New signings have complimented those already at the club favourably, with Kouyate helping to protect the excellent defensive pairing of Winston Reid and James Tomkins, while James Collins can also provide experience and solidity as a cover option. The likes of Mark Noble and Stewart Downing, who has 7 assists alongside 5 goals in a productive campaign at the tip of Allardyce’s four-man midfield, have also impressed hugely, the latter doing enough to return to the England squad for the friendly with Scotland back in November.
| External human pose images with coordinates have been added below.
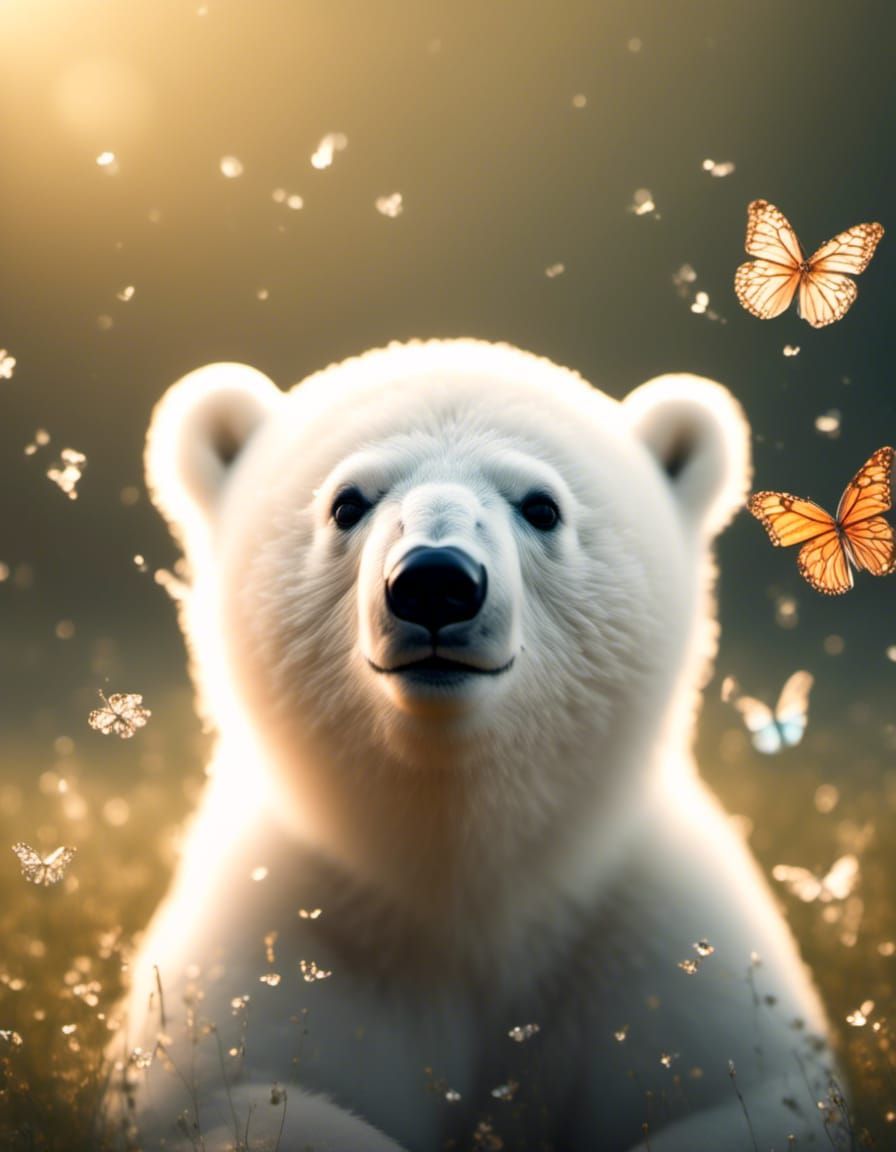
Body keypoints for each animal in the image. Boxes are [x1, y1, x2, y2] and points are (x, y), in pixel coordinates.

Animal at [110, 340, 842, 1151]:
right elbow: (232, 1097)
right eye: (346, 503)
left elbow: (752, 1098)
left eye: (542, 506)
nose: (435, 582)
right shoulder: (284, 941)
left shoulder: (655, 949)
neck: (464, 874)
The current system is geared towards allowing each player to thrive, the midfield trio encompassing the physical power of Kouyate, the energy of Noble and the craft of Song, while Downing’s trickery supplies the pace and aerial ability of Sakho and Valencia in attack. Allardyce’s own flexibility has also shone through as he mixes direct football with periods of genuinely exciting and attractive play, it was revealing that Allardyce was the one criticising a Manchester United manager for the amount of long balls after their recent meeting.

Some issues still remain, such as the declining form of the aging Kevin Nolan and the uncertainty surrounding Winston Reid’s future, but it is a strong position that Allardyce finds himself in as he heads for this summer’s contract negotiations.

The defeat to West Brom in the cup may have hurt, but it was the 1-0 loss to the same opposition in the league last April that caused fans to vent their anger at the manager and the owners to take note. The Hammers are in a much healthier position now.